On the way to the amphitheatre, there is an ancient tree with some of the chains used for prisoners by colonial warders. There is also a fountain gushing out water. The geese stable is further down. There is a mart with rows of shops.
There are bars displaying choice wine, beer and non-alcoholic drink. As I passed through a shop,the aroma of food was in the atmosphere. I then looked in. At the back of the shop which is a kitchen, a male chef was preparing a meal. He was manipulating and waving the greenish rice. If one could judge by the aroma, it would be a delightful culinary experience to dine there. Although it was on a Wednesday, canopies were being set for a programme. Behind is the main theatre. There were no activities going on there. It used to be a place for condemned criminals in the colonial prison, but now an arena that gives wings to creative imagination.

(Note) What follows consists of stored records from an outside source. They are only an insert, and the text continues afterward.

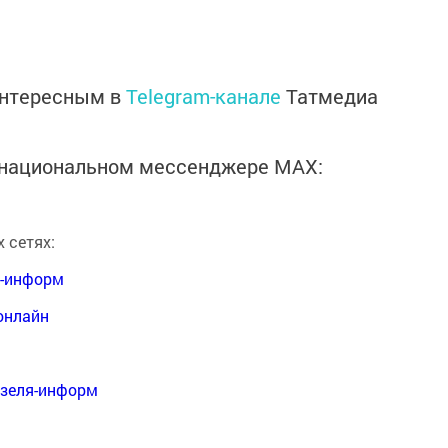
интересным в
Telegram-канале
Татмедиа
в национальном мессенджере MАХ:
 сетях:
я-информ
онлайн
нзеля-информ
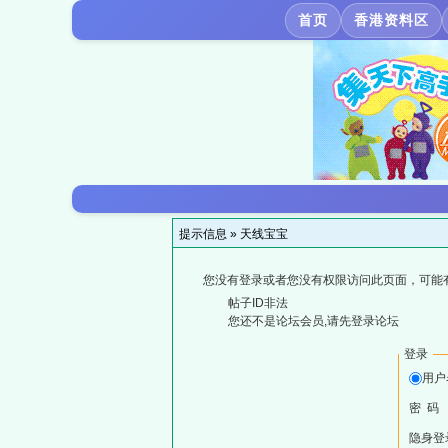
首页
香港资料区
提示信息 »
天线宝宝
您没有登录或者您没有权限访问此页面，可能
帖子ID非法
您还不是论坛会员,请先登录论坛
登录
用户
密 码
隐身登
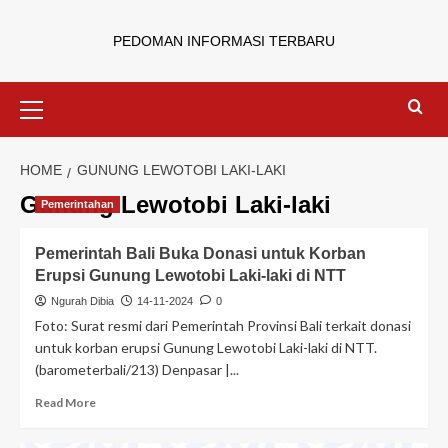
PEDOMAN INFORMASI TERBARU
HOME
GUNUNG LEWOTOBI LAKI-LAKI
Gunung Lewotobi Laki-laki
Pemerintahan
Pemerintah Bali Buka Donasi untuk Korban
Erupsi Gunung Lewotobi Laki-laki di NTT
Ngurah Dibia
14-11-2024
0
Foto: Surat resmi dari Pemerintah Provinsi Bali terkait donasi
untuk korban erupsi Gunung Lewotobi Laki-laki di NTT.
(barometerbali/213) Denpasar |...
Read More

However, for me, the biggest addition to the Freedom Park in the last three years are the works of art commissioned by the Omooba Yemi Shyllon Foundation. The works are statues painted black with fibre class as the medium. They are almost life-size statues that capture the Nigerian way of life from different ethnic groups of the country.
A Northen flutist blowing kaakaki, a kind of royal flute to announce the presence of royalty; a woman displaying her kolaunts in a wooden bowl; a blacksmith working on a material; and an appreciative Urhobo groom with his in-laws. There are others in the park that take one on an imaginary trip to different parts of the country.
So, within the Freedom Park, one could see and experience history, the creative imagination of some of Nigerian leading artists and have an experience of the culture of the country. Prince Yemi Shyllon, an art patron and one of the avid collectors of works of art in the country must be commended for deepening further the mental and physical experience of visiting the Freedom Park.
The park is located on the site of the colonial prison where prominent Nigerians had their jail terms during the colonial era. The park, which is now a peaceful place for individual and collective contemplation and interaction, is open to the public daily.
The park is a brainchild of a Lagos-born architect and visionary, Theo Lawson.He transformed the colonial prison to a symbol of freedom.
This prison was used by the British colonial masters to torture, imprison and hang those who opposed the colonial rule in Nigeria, including Herbert Macaulay, Chief Cbafemi Awolowo, Chief Michael Imodu, Sir Adeyemo Alakija and others.
Freedom Park is a memorial leisure park to preserve the Lagos colonial heritage and history of the old Broad Street prison.